I like least liked games. Least liked games act as great equalizers. No one is happy and it’s funny.
“You have such a way with words” -TapL (?)
“Thanks I’m a song writer” -Wilbur
Why are we doing dramatic monologues?
Sounds neat. I like this deep story.
Who is dying? What? I zoned out for a minute.
Cant wait to see that audio appear on tiktok.
You go Wilbur. I believe in you.
You go Ranboo become a lover or hater of Ace Race.
“I keep on stabbing people in the butt with my fork” -Ranboo
Again can’t wait to see that audio appear on tiktok.
I love Wilburs angry “which glitch” he’s experienced all of them.
No don’t stop Wilburs channel! I’ll watch an ad but let me watch ace race.
Ranboo has learned to dislike ace race.
Feels like a achievement. You have made Ranboo hate ace race.
Tubbo did it! Whoop!
Good job Will!
Good Job team!
Second team to finish!!!
Wait it says they are in 3rd on MCC live?
Phil Head!
Hey 1st.
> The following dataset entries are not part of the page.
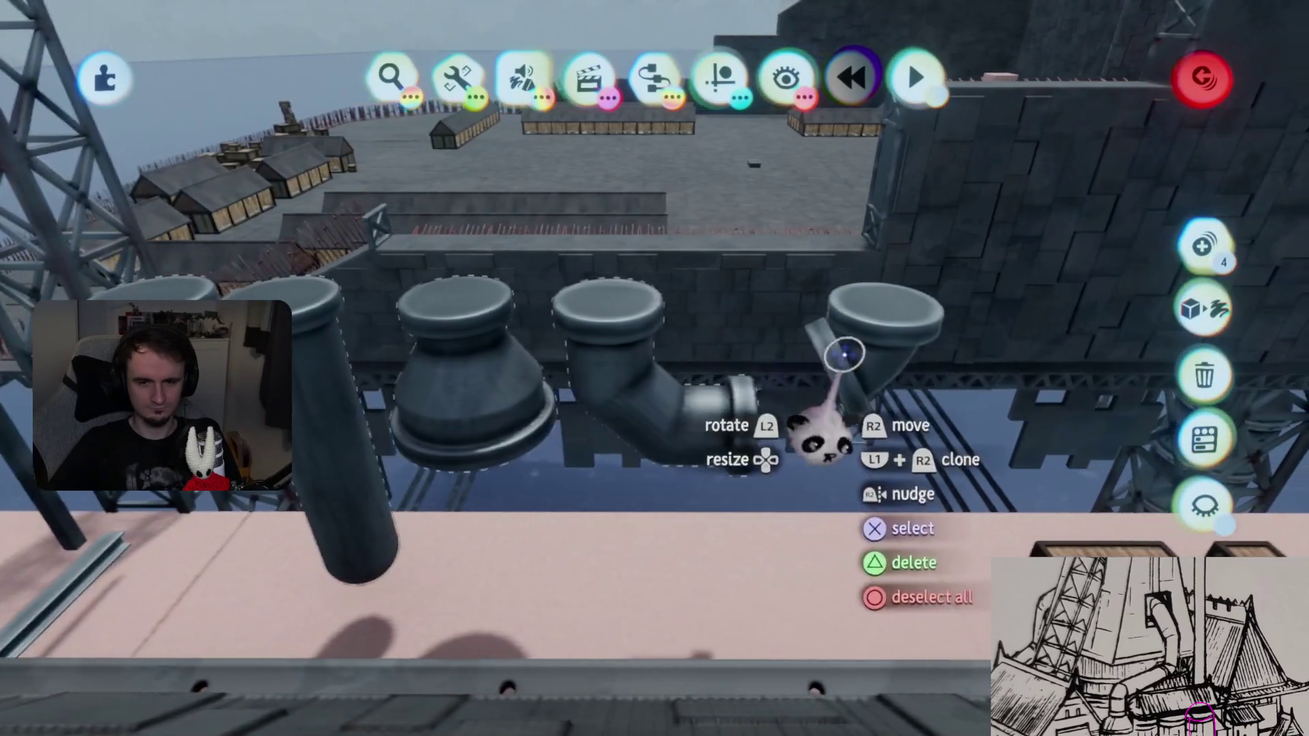
# - Turn on Grid Snap and clone the pipe group onto the wall top toward the tanks
pyautogui.click(719, 77)
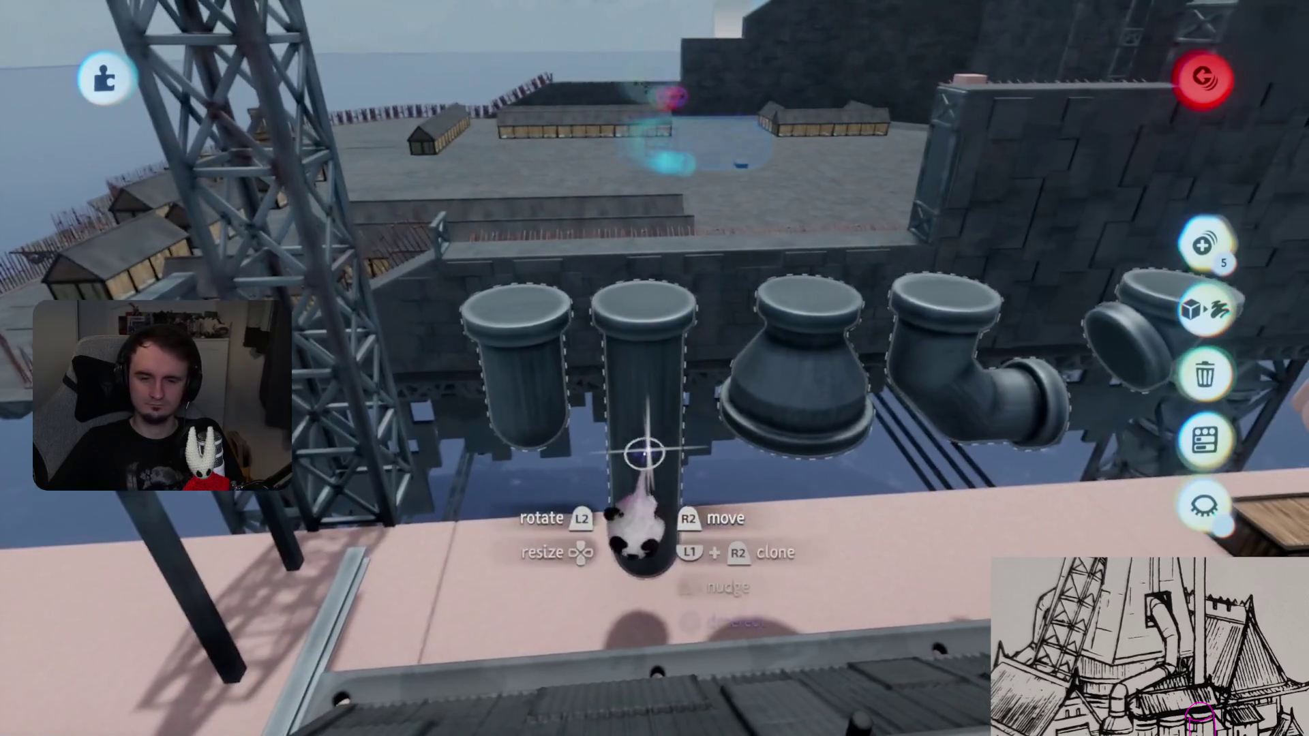
pyautogui.moveTo(644, 454)
pyautogui.mouseDown()
pyautogui.moveTo(645, 283)
pyautogui.moveTo(648, 356)
pyautogui.moveTo(666, 359)
pyautogui.moveTo(646, 338)
pyautogui.moveTo(680, 292)
pyautogui.moveTo(682, 370)
pyautogui.mouseUp()
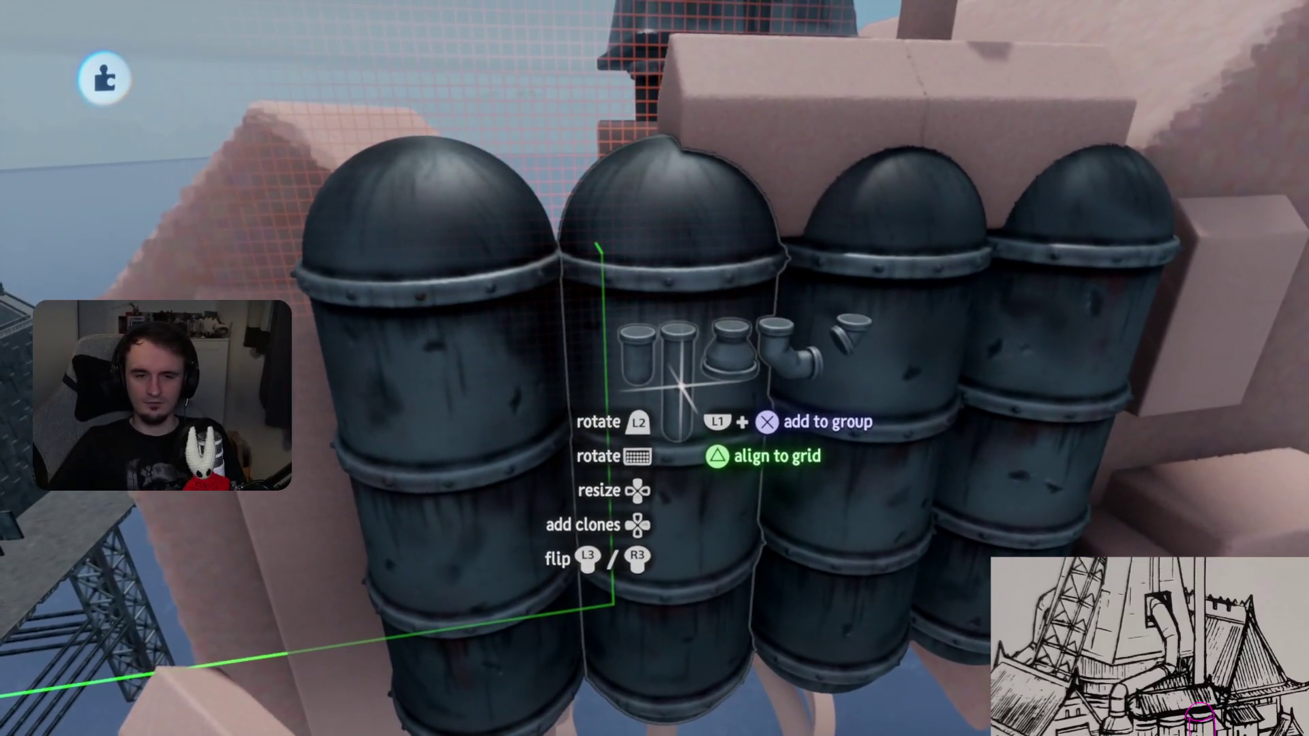
# - Carry the 400% pipe group over to the domed tanks and release it
pyautogui.moveTo(681, 368)
pyautogui.mouseDown()
pyautogui.moveTo(658, 215)
pyautogui.moveTo(614, 345)
pyautogui.moveTo(622, 368)
pyautogui.moveTo(612, 300)
pyautogui.mouseUp()
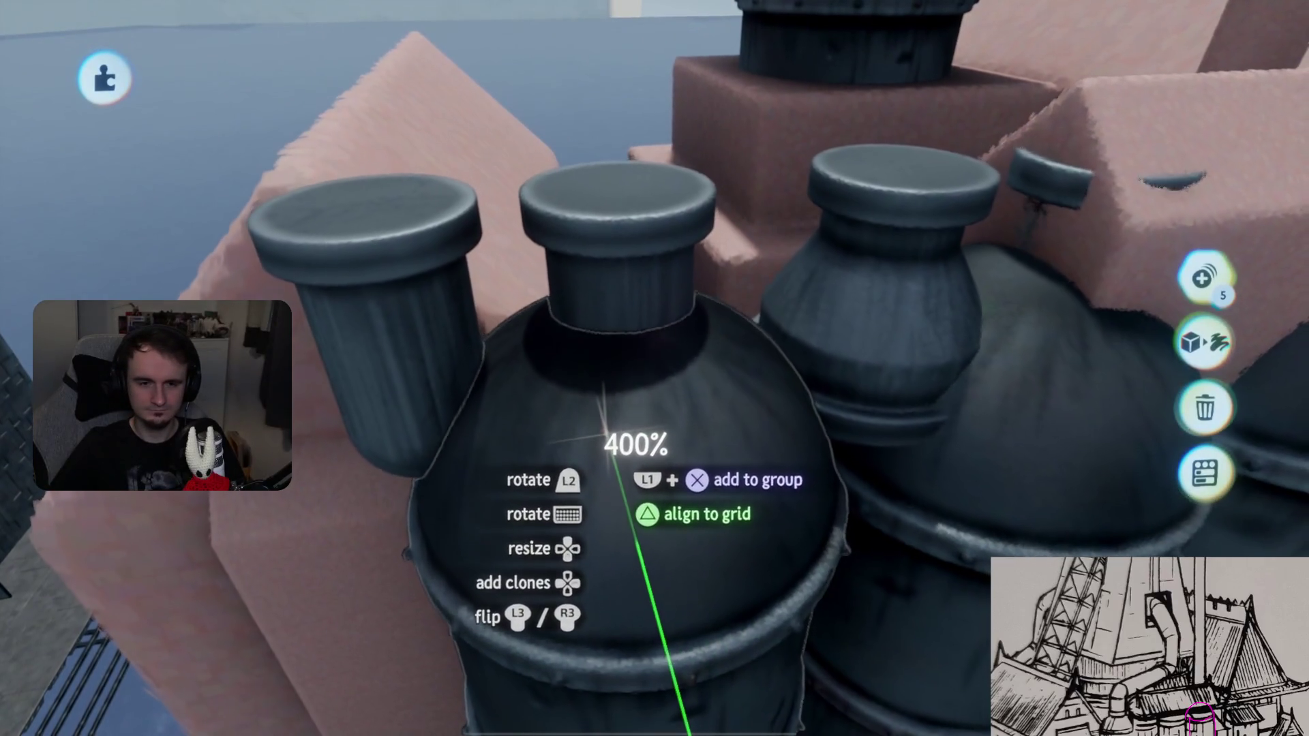
pyautogui.moveTo(603, 409)
pyautogui.mouseDown()
pyautogui.moveTo(646, 235)
pyautogui.moveTo(639, 463)
pyautogui.moveTo(687, 432)
pyautogui.mouseUp()
pyautogui.press('Escape')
Good job Parrots!
The perspective I watch doesn’t matter. All I see is shifting at Wilbur either way.
Ranboo booked it.
Techno. Oh how we miss him. He was there last MCC but still.
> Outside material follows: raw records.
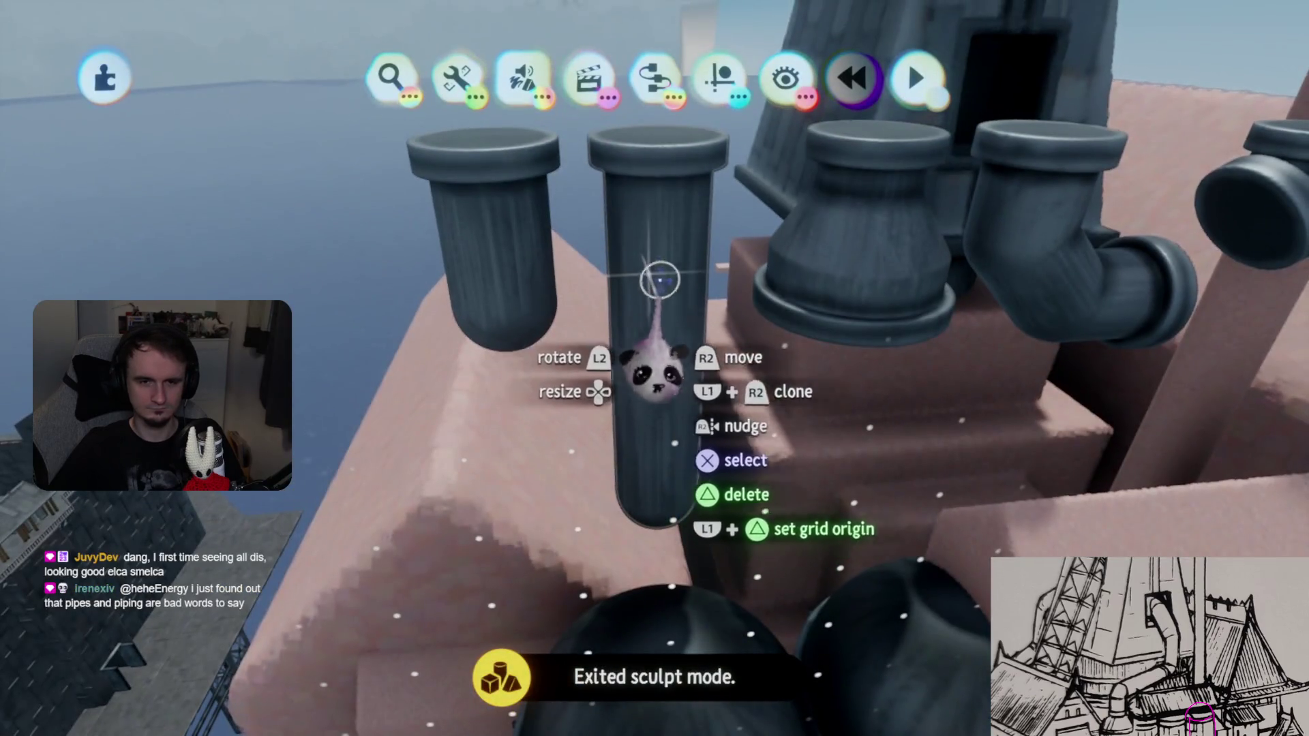
# - Select all five pipe pieces and raise them high above the roofs
pyautogui.click(520, 211)
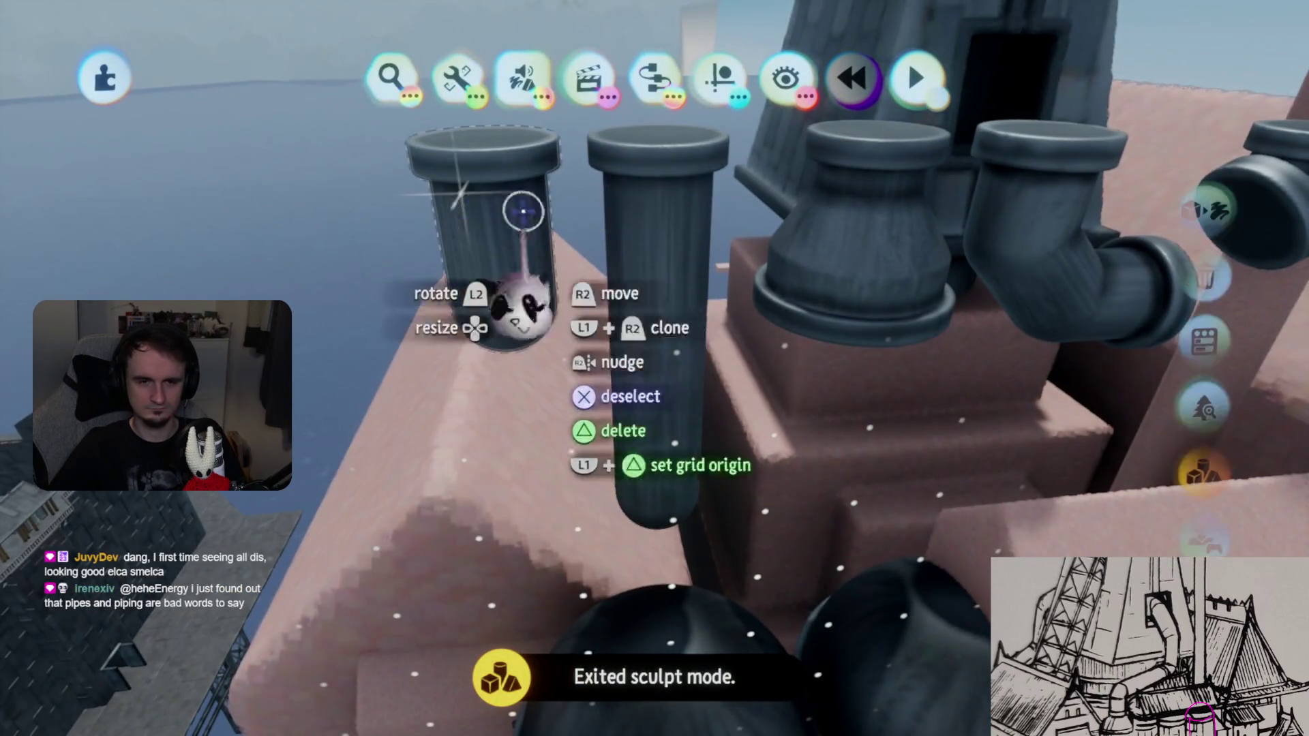
pyautogui.click(704, 236)
pyautogui.click(771, 198)
pyautogui.click(937, 194)
pyautogui.click(1081, 179)
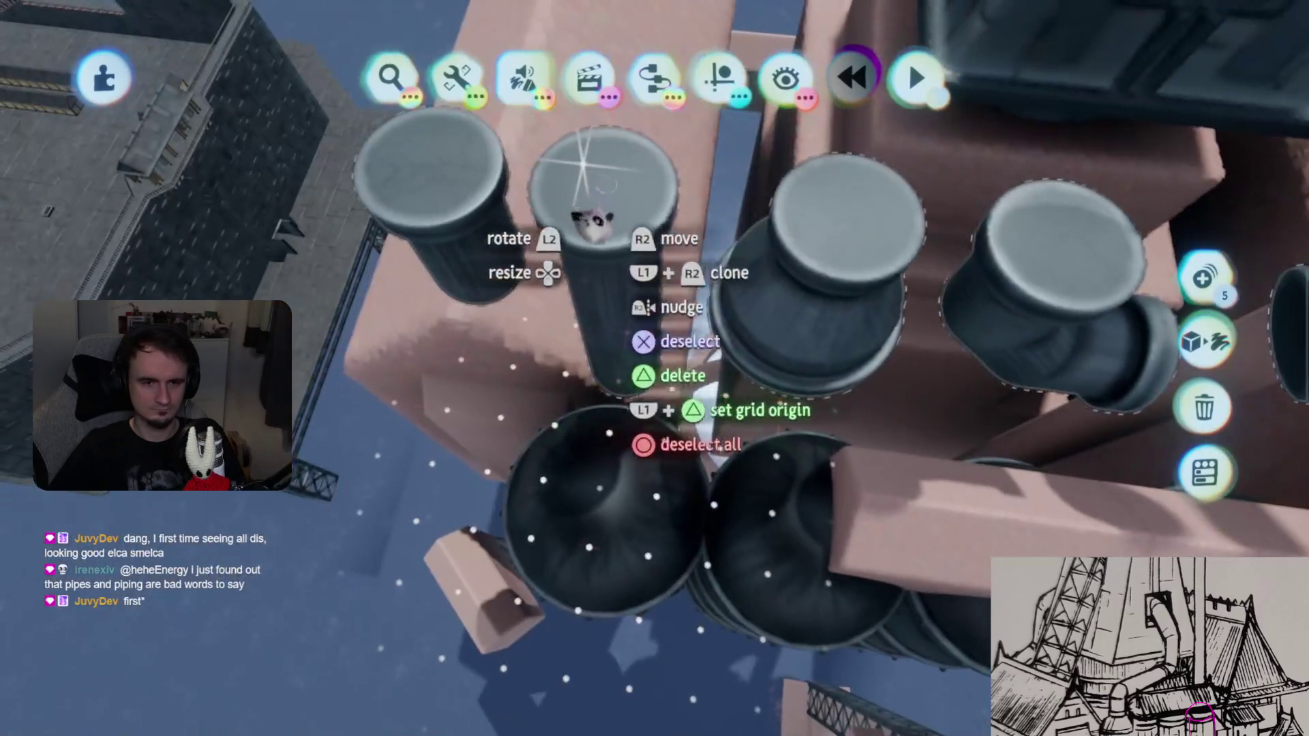
pyautogui.moveTo(600, 205); pyautogui.dragTo(551, 382)
pyautogui.moveTo(616, 463)
pyautogui.mouseDown()
pyautogui.moveTo(636, 467)
pyautogui.moveTo(525, 462)
pyautogui.moveTo(702, 408)
pyautogui.moveTo(698, 570)
pyautogui.moveTo(672, 477)
pyautogui.moveTo(671, 647)
pyautogui.moveTo(671, 495)
pyautogui.mouseUp()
Wait why are they in the soggy? I missed it?
Dunk tank?
End on build mart! Everyone sounded so sad! I’m so happy! I picked the right team!
Oh acronym is terra swoop force!!! Go Philza.
I’m practical shot who will win.
Pink Parrots doing actually pretty good according to MCC live.
Good job guys!
Resetting Wilburs stream while nothing is happening so I don’t miss anything later.
OH WAIT STUFF IS STILL HAPPENING I SEE IT ON RANBOOS!
Oh final text block. I’m going to have to make 2 posts.